Clone prisma/prisma-next, point your coding agent at the repo, and tell it what you want to build.

The repo is dense with architecture docs, architecture decision record (ADRs), SPI READMEs, and reference extensions: enough context that an agent can absorb it in seconds and scaffold a working pack from your description alone, without you reading a line of it first.

The result is normal TypeScript you can read, edit, and iterate on like any other code, and it's dramatically faster than building one by hand from documentation.

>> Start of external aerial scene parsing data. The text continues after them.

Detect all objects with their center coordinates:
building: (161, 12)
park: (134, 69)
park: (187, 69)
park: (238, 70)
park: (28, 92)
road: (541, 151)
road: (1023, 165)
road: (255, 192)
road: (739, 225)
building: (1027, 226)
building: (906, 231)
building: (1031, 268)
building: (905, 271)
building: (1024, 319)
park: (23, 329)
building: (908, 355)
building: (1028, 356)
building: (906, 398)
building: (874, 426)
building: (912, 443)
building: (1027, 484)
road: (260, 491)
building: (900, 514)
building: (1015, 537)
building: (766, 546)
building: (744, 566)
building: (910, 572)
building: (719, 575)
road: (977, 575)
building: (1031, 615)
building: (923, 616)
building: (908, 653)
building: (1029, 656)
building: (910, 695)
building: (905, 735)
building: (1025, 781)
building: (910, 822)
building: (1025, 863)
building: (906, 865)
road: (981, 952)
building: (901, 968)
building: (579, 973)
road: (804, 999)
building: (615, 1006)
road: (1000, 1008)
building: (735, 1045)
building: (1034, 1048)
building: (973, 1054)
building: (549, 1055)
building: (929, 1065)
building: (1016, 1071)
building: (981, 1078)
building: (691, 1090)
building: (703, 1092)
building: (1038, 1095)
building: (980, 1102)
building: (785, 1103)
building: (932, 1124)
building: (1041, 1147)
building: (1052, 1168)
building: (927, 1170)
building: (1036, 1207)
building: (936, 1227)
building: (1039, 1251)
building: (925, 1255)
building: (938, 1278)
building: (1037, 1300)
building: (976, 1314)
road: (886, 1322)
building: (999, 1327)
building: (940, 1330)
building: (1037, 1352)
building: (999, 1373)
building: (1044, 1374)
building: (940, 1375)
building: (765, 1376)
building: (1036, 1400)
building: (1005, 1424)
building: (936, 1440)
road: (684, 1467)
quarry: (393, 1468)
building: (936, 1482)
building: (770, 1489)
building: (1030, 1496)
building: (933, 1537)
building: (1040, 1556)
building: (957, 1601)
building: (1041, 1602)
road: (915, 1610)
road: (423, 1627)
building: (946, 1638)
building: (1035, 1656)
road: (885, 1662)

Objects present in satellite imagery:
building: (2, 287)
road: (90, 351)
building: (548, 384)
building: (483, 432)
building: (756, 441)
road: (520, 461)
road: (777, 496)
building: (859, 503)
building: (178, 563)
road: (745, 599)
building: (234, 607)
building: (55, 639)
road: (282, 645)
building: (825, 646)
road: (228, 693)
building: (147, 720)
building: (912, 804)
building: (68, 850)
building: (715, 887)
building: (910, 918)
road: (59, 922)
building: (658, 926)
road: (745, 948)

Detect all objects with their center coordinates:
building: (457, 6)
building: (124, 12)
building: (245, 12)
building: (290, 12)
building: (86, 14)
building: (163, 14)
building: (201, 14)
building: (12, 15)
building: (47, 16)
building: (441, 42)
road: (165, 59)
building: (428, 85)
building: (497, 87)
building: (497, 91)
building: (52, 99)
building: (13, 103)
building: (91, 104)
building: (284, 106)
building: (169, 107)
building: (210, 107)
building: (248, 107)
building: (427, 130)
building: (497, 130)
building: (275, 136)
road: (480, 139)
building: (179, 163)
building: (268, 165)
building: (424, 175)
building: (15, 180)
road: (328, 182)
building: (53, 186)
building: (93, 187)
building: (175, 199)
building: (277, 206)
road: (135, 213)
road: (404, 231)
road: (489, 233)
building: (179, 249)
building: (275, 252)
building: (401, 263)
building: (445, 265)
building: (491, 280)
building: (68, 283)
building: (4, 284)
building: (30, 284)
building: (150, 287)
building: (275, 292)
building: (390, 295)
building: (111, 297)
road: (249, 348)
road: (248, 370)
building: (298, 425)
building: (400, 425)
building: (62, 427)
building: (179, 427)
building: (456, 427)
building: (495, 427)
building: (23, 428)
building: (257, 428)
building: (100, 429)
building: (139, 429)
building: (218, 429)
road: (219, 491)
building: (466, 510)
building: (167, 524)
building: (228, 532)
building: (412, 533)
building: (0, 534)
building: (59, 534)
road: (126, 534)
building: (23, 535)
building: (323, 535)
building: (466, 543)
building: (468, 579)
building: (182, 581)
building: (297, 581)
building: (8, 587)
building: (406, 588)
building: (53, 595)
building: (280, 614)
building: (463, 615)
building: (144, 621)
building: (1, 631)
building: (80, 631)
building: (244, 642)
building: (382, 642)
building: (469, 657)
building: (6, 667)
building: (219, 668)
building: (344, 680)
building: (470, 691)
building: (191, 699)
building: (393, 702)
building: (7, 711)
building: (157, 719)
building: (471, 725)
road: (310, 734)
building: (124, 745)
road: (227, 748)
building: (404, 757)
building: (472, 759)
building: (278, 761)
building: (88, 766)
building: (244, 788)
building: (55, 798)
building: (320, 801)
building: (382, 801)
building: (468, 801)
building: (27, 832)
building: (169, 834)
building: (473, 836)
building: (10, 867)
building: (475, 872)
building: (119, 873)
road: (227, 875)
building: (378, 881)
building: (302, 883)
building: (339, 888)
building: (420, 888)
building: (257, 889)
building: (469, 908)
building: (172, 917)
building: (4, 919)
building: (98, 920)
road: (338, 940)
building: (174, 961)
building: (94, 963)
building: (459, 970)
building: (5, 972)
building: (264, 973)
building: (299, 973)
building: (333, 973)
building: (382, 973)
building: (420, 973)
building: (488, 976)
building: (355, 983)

If you'd rather start from a known-good template yourself, pick the existing extension closest to what you want and copy it:

  • Building a feature pack with column types, operators, and codecs? Copy pgvector
  • Integrating a TypeScript library at the contract layer (validation, serialization, schema-driven types)? Copy arktype-json
  • Adding typed authoring for a database feature, with the rest of the layers to follow later? Copy ParadeDB

Either way, the packages are small. Reading code is faster than reading docs.

Build an extension

Build it, then tell us about it in #prisma-next on Discord, and star prisma/prisma-next on GitHub to follow the SPI as it matures.

Prisma Next is early, and the SPI is stable enough that the existing extensions are real proof of what's possible, though we expect to iterate as more of you build against it.

Prisma 7 remains the right choice for production today, and Prisma Next will become Prisma 8 once it's ready for general use.

The most interesting extensions will be the ones you'll write.